Что такое война, я узнавал постепенно.
Сначала это были письма. Отец посылал открытки с войны, и на открытках была нарисована женщина. В одной руке она держала листок с клятвой, а другой указывала вверх. Вверху же было что — то написано, я разбирал по слогам: «Ро-ди-на-м-ать зо-вёт!“, — и всякий раз подпирал кулаком подбородок. Кого это зовёт Родина — мать? Получалось, она звала всех, а значит, и меня, но я всё не мог придумать, куда идти мне. Пригорюнясь, я вспоминал светлую летнюю улицу, по которой уходил отец с гостями, пытался припомнить его лицо, но оно исчезало, стиралось в памяти, и я пугался этого. Тогда я смотрел на карточку, которая висела над комодом. Отец был там каким — то ужасно молодым, но всё — таки очень похожим на себя, и я успокаивался. Но куда же звала меня Родина — мать, я не понимал, как ни внимательно разглядывал открытку. Отец писал какие — то весёлые слова — мама всегда читала вслух его открытки, плакала при этом, а мне страшно хотелось понюхать отцовскую открытку, потому что она была жёлтой, будто пропитанной маслом.
Оставшись один, я нюхал её тщательно, долго, будто пёс, но она ничем, кроме бумаги, не пахла.
Потом мама принесла разноцветные листки. Листки состояли из клеточек с цифрами, и мама сказала, что теперь вся еда будет продаваться только по этим талончикам. И полезла в ларь — смотреть, сколько осталось у неё довоенной пшёнки и гречки. Мама вздыхала, качала головой, говорила, что остались крохи, а я радовался, что теперь меня не будут заставлять есть эти ненавистные каши.
Впрочем, скоро я переменил свою точку зрения, и пшёнка в горшочке с поджаристой румяной корочкой являлась мне во сне, как укор и как наказание, потому что мама освоила новое блюдо — завариху.

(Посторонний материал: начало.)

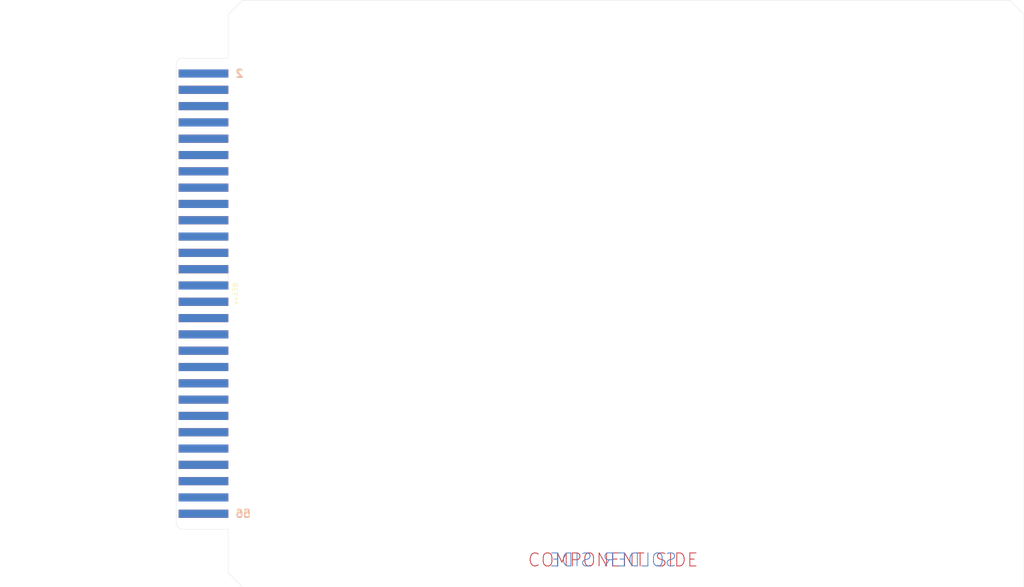
<source format=kicad_pcb>
(kicad_pcb
	(version 20240108)
	(generator "pcbnew")
	(generator_version "8.0")
	(general
		(thickness 1.6)
		(legacy_teardrops no)
	)
	(paper "A4")
	(layers
		(0 "F.Cu" signal)
		(31 "B.Cu" signal)
		(32 "B.Adhes" user "B.Adhesive")
		(33 "F.Adhes" user "F.Adhesive")
		(34 "B.Paste" user)
		(35 "F.Paste" user)
		(36 "B.SilkS" user "B.Silkscreen")
		(37 "F.SilkS" user "F.Silkscreen")
		(38 "B.Mask" user)
		(39 "F.Mask" user)
		(40 "Dwgs.User" user "User.Drawings")
		(41 "Cmts.User" user "User.Comments")
		(42 "Eco1.User" user "User.Eco1")
		(43 "Eco2.User" user "User.Eco2")
		(44 "Edge.Cuts" user)
		(45 "Margin" user)
		(46 "B.CrtYd" user "B.Courtyard")
		(47 "F.CrtYd" user "F.Courtyard")
		(48 "B.Fab" user)
		(49 "F.Fab" user)
		(50 "User.1" user)
		(51 "User.2" user)
		(52 "User.3" user)
		(53 "User.4" user)
		(54 "User.5" user)
		(55 "User.6" user)
		(56 "User.7" user)
		(57 "User.8" user)
		(58 "User.9" user)
	)
	(setup
		(stackup
			(layer "F.SilkS"
				(type "Top Silk Screen")
			)
			(layer "F.Paste"
				(type "Top Solder Paste")
			)
			(layer "F.Mask"
				(type "Top Solder Mask")
				(thickness 0.01)
			)
			(layer "F.Cu"
				(type "copper")
				(thickness 0.035)
			)
			(layer "dielectric 1"
				(type "core")
				(color "FR4 natural")
				(thickness 1.51)
				(material "FR4")
				(epsilon_r 4.5)
				(loss_tangent 0.02)
			)
			(layer "B.Cu"
				(type "copper")
				(thickness 0.035)
			)
			(layer "B.Mask"
				(type "Bottom Solder Mask")
				(thickness 0.01)
			)
			(layer "B.Paste"
				(type "Bottom Solder Paste")
			)
			(layer "B.SilkS"
				(type "Bottom Silk Screen")
			)
			(copper_finish "None")
			(dielectric_constraints no)
			(edge_connector bevelled)
		)
		(pad_to_mask_clearance 0)
		(allow_soldermask_bridges_in_footprints no)
		(pcbplotparams
			(layerselection 0x00010fc_ffffffff)
			(plot_on_all_layers_selection 0x0000000_00000000)
			(disableapertmacros no)
			(usegerberextensions no)
			(usegerberattributes yes)
			(usegerberadvancedattributes yes)
			(creategerberjobfile yes)
			(dashed_line_dash_ratio 12.000000)
			(dashed_line_gap_ratio 3.000000)
			(svgprecision 4)
			(plotframeref no)
			(viasonmask no)
			(mode 1)
			(useauxorigin no)
			(hpglpennumber 1)
			(hpglpenspeed 20)
			(hpglpendiameter 15.000000)
			(pdf_front_fp_property_popups yes)
			(pdf_back_fp_property_popups yes)
			(dxfpolygonmode yes)
			(dxfimperialunits yes)
			(dxfusepcbnewfont yes)
			(psnegative no)
			(psa4output no)
			(plotreference yes)
			(plotvalue yes)
			(plotfptext yes)
			(plotinvisibletext no)
			(sketchpadsonfab no)
			(subtractmaskfromsilk no)
			(outputformat 1)
			(mirror no)
			(drillshape 1)
			(scaleselection 1)
			(outputdirectory "")
		)
	)
	(net 0 "")
	(footprint "STD_BUS_card:STD_BUS_CardEdge" (layer "F.Cu") (at 71.12 90.17))
	(gr_line
		(start 66.802 44.323)
		(end 76.2 44.323)
		(locked yes)
		(stroke
			(width 0.05)
			(type default)
		)
		(layer "Edge.Cuts")
		(uuid "184b80f4-0c04-4cd3-8516-c6a7763903a2")
	)
	(gr_line
		(start 76.2 144.526)
		(end 76.2 136.017)
		(locked yes)
		(stroke
			(width 0.05)
			(type default)
		)
		(layer "Edge.Cuts")
		(uuid "25649887-9d95-474d-9487-db41c6ac6be3")
	)
	(gr_line
		(start 66.04 86.36)
		(end 76.2 86.36)
		(locked yes)
		(stroke
			(width 0.05)
			(type default)
		)
		(layer "Edge.Cuts")
		(uuid "27db7d65-050a-49f7-aa75-1b60cd3fd480")
	)
	(gr_line
		(start 76.2 35.814)
		(end 78.994 33.02)
		(locked yes)
		(stroke
			(width 0.05)
			(type default)
		)
		(layer "Edge.Cuts")
		(uuid "424887e9-7ab8-4644-b6b7-dd67937cf1bd")
	)
	(gr_line
		(start 66.04 45.085)
		(end 66.802 44.323)
		(locked yes)
		(stroke
			(width 0.05)
			(type default)
		)
		(layer "Edge.Cuts")
		(uuid "521c78d7-0a36-4288-ac96-bcb8df8db0bf")
	)
	(gr_line
		(start 66.04 87.63)
		(end 66.04 135.255)
		(locked yes)
		(stroke
			(width 0.05)
			(type default)
		)
		(layer "Edge.Cuts")
		(uuid "603d8fa7-0f94-4ce5-bef4-b1f7cd1eab30")
	)
	(gr_line
		(start 231.14 147.32)
		(end 78.994 147.32)
		(locked yes)
		(stroke
			(width 0.05)
			(type default)
		)
		(layer "Edge.Cuts")
		(uuid "81e6e168-845d-47f2-aebd-1f16ca1a909b")
	)
	(gr_line
		(start 66.04 135.255)
		(end 66.802 136.017)
		(locked yes)
		(stroke
			(width 0.05)
			(type default)
		)
		(layer "Edge.Cuts")
		(uuid "86a1dca2-3adc-4ed0-86b3-4326736f0df6")
	)
	(gr_line
		(start 78.994 33.02)
		(end 228.346 33.02)
		(locked yes)
		(stroke
			(width 0.05)
			(type default)
		)
		(layer "Edge.Cuts")
		(uuid "8f1d4e56-2525-41c4-b7f7-0dde724374d7")
	)
	(gr_line
		(start 66.04 86.36)
		(end 66.04 45.085)
		(locked yes)
		(stroke
			(width 0.05)
			(type default)
		)
		(layer "Edge.Cuts")
		(uuid "970de975-3d4c-424b-b920-f918a61e221c")
	)
	(gr_line
		(start 76.2 144.526)
		(end 78.994 147.32)
		(locked yes)
		(stroke
			(width 0.05)
			(type default)
		)
		(layer "Edge.Cuts")
		(uuid "9898ec5c-76f8-4cb3-b137-49a7a3641e05")
	)
	(gr_line
		(start 66.802 136.017)
		(end 76.2 136.017)
		(locked yes)
		(stroke
			(width 0.05)
			(type default)
		)
		(layer "Edge.Cuts")
		(uuid "9eaa0419-5b12-4f3b-b856-81ff1dc21842")
	)
	(gr_line
		(start 76.2 86.36)
		(end 76.2 87.63)
		(locked yes)
		(stroke
			(width 0.05)
			(type default)
		)
		(layer "Edge.Cuts")
		(uuid "ac8d195a-fec4-4dd3-8fe6-e58d30728759")
	)
	(gr_line
		(start 76.2 35.814)
		(end 76.2 44.323)
		(locked yes)
		(stroke
			(width 0.05)
			(type default)
		)
		(layer "Edge.Cuts")
		(uuid "b60bb403-7a25-4c23-8403-6fd3ce4b053d")
	)
	(gr_line
		(start 228.346 33.02)
		(end 231.14 35.814)
		(locked yes)
		(stroke
			(width 0.05)
			(type default)
		)
		(layer "Edge.Cuts")
		(uuid "cac7cd71-31c3-41bf-98ef-331978d6b99a")
	)
	(gr_line
		(start 231.14 35.814)
		(end 231.14 147.32)
		(locked yes)
		(stroke
			(width 0.05)
			(type default)
		)
		(layer "Edge.Cuts")
		(uuid "ccd0561d-faf3-433a-9f2a-6cd2e79d075c")
	)
	(gr_line
		(start 76.2 87.63)
		(end 66.04 87.63)
		(locked yes)
		(stroke
			(width 0.05)
			(type default)
		)
		(layer "Edge.Cuts")
		(uuid "da412201-5f4b-455f-b0de-0c30f176ef2c")
	)
	(gr_text "COMPONENT SIDE"
		(at 151.13 143.51 0)
		(layer "F.Cu")
		(uuid "14e03a7c-6a0d-4ae4-b742-e9611db5397c")
		(effects
			(font
				(size 2.54 2.54)
				(thickness 0.15)
			)
			(justify bottom)
		)
	)
	(gr_text "SOLDER SIDE"
		(at 151.13 143.51 0)
		(layer "B.Cu")
		(uuid "0d00f630-45cc-43c6-8dbd-a65837d34cec")
		(effects
			(font
				(size 2.54 2.54)
				(thickness 0.15)
			)
			(justify bottom mirror)
		)
	)
	(gr_text "PLACE EDGE CONNECTOR\nFOOTPRINT ON\n0.05{dblquote}/1.27MM GRID"
		(locked yes)
		(at 31.75 93.98 0)
		(layer "F.Fab")
		(uuid "c5b002d2-40f8-4ebd-a482-11cf9757fff4")
		(effects
			(font
				(size 2 1.5)
				(thickness 0.15)
			)
			(justify left bottom)
		)
	)
	(zone
		(net 0)
		(net_name "")
		(locked yes)
		(layers "F&B.Cu" "*.Adhes" "*.Paste" "*.SilkS")
		(uuid "136a134b-3be0-4745-baac-f785ebb83cb5")
		(hatch edge 0.5)
		(connect_pads
			(clearance 0)
		)
		(min_thickness 0.25)
		(filled_areas_thickness no)
		(keepout
			(tracks not_allowed)
			(vias not_allowed)
			(pads not_allowed)
			(copperpour not_allowed)
			(footprints not_allowed)
		)
		(fill
			(thermal_gap 0.5)
			(thermal_bridge_width 0.5)
		)
		(polygon
			(pts
				(xy 78.994 33.02) (xy 228.346 33.02) (xy 230.886 35.56) (xy 76.454 35.56)
			)
		)
	)
	(zone
		(net 0)
		(net_name "")
		(locked yes)
		(layers "F&B.Cu" "*.Adhes" "*.Paste" "*.SilkS")
		(uuid "1409efb4-5406-4909-9391-6dd66e955793")
		(hatch edge 0.5)
		(connect_pads
			(clearance 0)
		)
		(min_thickness 0.25)
		(filled_areas_thickness no)
		(keepout
			(tracks not_allowed)
			(vias not_allowed)
			(pads not_allowed)
			(copperpour not_allowed)
			(footprints not_allowed)
		)
		(fill
			(thermal_gap 0.5)
			(thermal_bridge_width 0.5)
		)
		(polygon
			(pts
				(xy 78.994 147.32) (xy 231.14 147.32) (xy 231.14 144.78) (xy 76.454 144.78)
			)
		)
	)
	(zone
		(net 0)
		(net_name "")
		(locked yes)
		(layers "*.Mask")
		(uuid "9427a1bf-12b1-44dd-a91a-54a1b184ee3f")
		(hatch edge 0.5)
		(connect_pads
			(clearance 0)
		)
		(min_thickness 0.25)
		(filled_areas_thickness no)
		(fill yes
			(thermal_gap 0.5)
			(thermal_bridge_width 0.5)
		)
		(polygon
			(pts
				(xy 78.994 33.02) (xy 228.346 33.02) (xy 230.886 35.56) (xy 76.454 35.56)
			)
		)
		(filled_polygon
			(layer "B.Mask")
			(island)
			(pts
				(xy 228.361677 33.039685) (xy 228.382319 33.056319) (xy 230.674319 35.348319) (xy 230.707804 35.409642)
				(xy 230.70282 35.479334) (xy 230.660948 35.535267) (xy 230.595484 35.559684) (xy 230.586638 35.56)
				(xy 76.753362 35.56) (xy 76.686323 35.540315) (xy 76.640568 35.487511) (xy 76.630624 35.418353)
				(xy 76.659649 35.354797) (xy 76.665681 35.348319) (xy 78.957681 33.056319) (xy 79.019004 33.022834)
				(xy 79.045362 33.02) (xy 228.294638 33.02)
			)
		)
		(filled_polygon
			(layer "F.Mask")
			(island)
			(pts
				(xy 228.361677 33.039685) (xy 228.382319 33.056319) (xy 230.674319 35.348319) (xy 230.707804 35.409642)
				(xy 230.70282 35.479334) (xy 230.660948 35.535267) (xy 230.595484 35.559684) (xy 230.586638 35.56)
				(xy 76.753362 35.56) (xy 76.686323 35.540315) (xy 76.640568 35.487511) (xy 76.630624 35.418353)
				(xy 76.659649 35.354797) (xy 76.665681 35.348319) (xy 78.957681 33.056319) (xy 79.019004 33.022834)
				(xy 79.045362 33.02) (xy 228.294638 33.02)
			)
		)
	)
	(zone
		(net 0)
		(net_name "")
		(locked yes)
		(layers "*.Mask")
		(uuid "fbea8e95-28c8-4479-8405-b5aaf97df4fa")
		(hatch edge 0.5)
		(connect_pads
			(clearance 0)
		)
		(min_thickness 0.25)
		(filled_areas_thickness no)
		(fill yes
			(thermal_gap 0.5)
			(thermal_bridge_width 0.5)
		)
		(polygon
			(pts
				(xy 66.04 45.085) (xy 66.802 44.323) (xy 76.2 44.323) (xy 76.2 136.017) (xy 66.802 136.017) (xy 66.04 135.255)
			)
		)
		(filled_polygon
			(layer "B.Mask")
			(island)
			(pts
				(xy 76.143039 87.649685) (xy 76.188794 87.702489) (xy 76.2 87.754) (xy 76.2 135.893) (xy 76.180315 135.960039)
				(xy 76.127511 136.005794) (xy 76.076 136.017) (xy 66.853362 136.017) (xy 66.786323 135.997315) (xy 66.765681 135.980681)
				(xy 66.076319 135.291319) (xy 66.042834 135.229996) (xy 66.04 135.203638) (xy 66.04 87.754) (xy 66.059685 87.686961)
				(xy 66.112489 87.641206) (xy 66.164 87.63) (xy 76.076 87.63)
			)
		)
		(filled_polygon
			(layer "B.Mask")
			(island)
			(pts
				(xy 76.143039 44.342685) (xy 76.188794 44.395489) (xy 76.2 44.447) (xy 76.2 86.236) (xy 76.180315 86.303039)
				(xy 76.127511 86.348794) (xy 76.076 86.36) (xy 66.164 86.36) (xy 66.096961 86.340315) (xy 66.051206 86.287511)
				(xy 66.04 86.236) (xy 66.04 45.136362) (xy 66.059685 45.069323) (xy 66.076319 45.048681) (xy 66.765681 44.359319)
				(xy 66.827004 44.325834) (xy 66.853362 44.323) (xy 76.076 44.323)
			)
		)
		(filled_polygon
			(layer "F.Mask")
			(island)
			(pts
				(xy 76.143039 87.649685) (xy 76.188794 87.702489) (xy 76.2 87.754) (xy 76.2 135.893) (xy 76.180315 135.960039)
				(xy 76.127511 136.005794) (xy 76.076 136.017) (xy 66.853362 136.017) (xy 66.786323 135.997315) (xy 66.765681 135.980681)
				(xy 66.076319 135.291319) (xy 66.042834 135.229996) (xy 66.04 135.203638) (xy 66.04 87.754) (xy 66.059685 87.686961)
				(xy 66.112489 87.641206) (xy 66.164 87.63) (xy 76.076 87.63)
			)
		)
		(filled_polygon
			(layer "F.Mask")
			(island)
			(pts
				(xy 76.143039 44.342685) (xy 76.188794 44.395489) (xy 76.2 44.447) (xy 76.2 86.236) (xy 76.180315 86.303039)
				(xy 76.127511 86.348794) (xy 76.076 86.36) (xy 66.164 86.36) (xy 66.096961 86.340315) (xy 66.051206 86.287511)
				(xy 66.04 86.236) (xy 66.04 45.136362) (xy 66.059685 45.069323) (xy 66.076319 45.048681) (xy 66.765681 44.359319)
				(xy 66.827004 44.325834) (xy 66.853362 44.323) (xy 76.076 44.323)
			)
		)
	)
	(zone
		(net 0)
		(net_name "")
		(locked yes)
		(layers "*.Mask")
		(uuid "febf6515-8a36-4280-b423-d10b599f8f44")
		(hatch edge 0.5)
		(connect_pads
			(clearance 0)
		)
		(min_thickness 0.25)
		(filled_areas_thickness no)
		(fill yes
			(thermal_gap 0.5)
			(thermal_bridge_width 0.5)
		)
		(polygon
			(pts
				(xy 78.994 147.32) (xy 231.14 147.32) (xy 231.14 144.78) (xy 76.454 144.78)
			)
		)
		(filled_polygon
			(layer "B.Mask")
			(island)
			(pts
				(xy 231.083039 144.799685) (xy 231.128794 144.852489) (xy 231.14 144.904) (xy 231.14 147.196) (xy 231.120315 147.263039)
				(xy 231.067511 147.308794) (xy 231.016 147.32) (xy 79.045362 147.32) (xy 78.978323 147.300315) (xy 78.957681 147.283681)
				(xy 76.665681 144.991681) (xy 76.632196 144.930358) (xy 76.63718 144.860666) (xy 76.679052 144.804733)
				(xy 76.744516 144.780316) (xy 76.753362 144.78) (xy 231.016 144.78)
			)
		)
		(filled_polygon
			(layer "F.Mask")
			(island)
			(pts
				(xy 231.083039 144.799685) (xy 231.128794 144.852489) (xy 231.14 144.904) (xy 231.14 147.196) (xy 231.120315 147.263039)
				(xy 231.067511 147.308794) (xy 231.016 147.32) (xy 79.045362 147.32) (xy 78.978323 147.300315) (xy 78.957681 147.283681)
				(xy 76.665681 144.991681) (xy 76.632196 144.930358) (xy 76.63718 144.860666) (xy 76.679052 144.804733)
				(xy 76.744516 144.780316) (xy 76.753362 144.78) (xy 231.016 144.78)
			)
		)
	)
)
</source>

Завариха была удивительной едой. Я много раз видел, как её готовила бабушка или мама, и до сих пор помню, как это делается, до мельчайших подробностей. В горячую воду сыплют муку, добавляют чуть соли, варят — и всё в порядке: берись за ложку и проверяй свою жизнь. Если ложка в заварихе стоит торчком — ещё ничего, жить можно, мука, значит, есть, а если ложка падает — дело худо, мука на исходе и, значит, за едой мама опять станет вздыхать, а потом подойдёт к гардеробу и будет перебирать плечики с одеждой.
Мама сердито двигает плечики, они стучат железными крючками, стучат с каждым разом всё громче, потому что всё больше в шкафу пустых плечиков.
Один лишь отцовский костюм висел в стороне, укутанный простынёй, будто ему холодно и он может замёрзнуть. Мама никогда не прикасалась к нему — она двигала только свои платья и каждый раз одно из них куда — то уносила.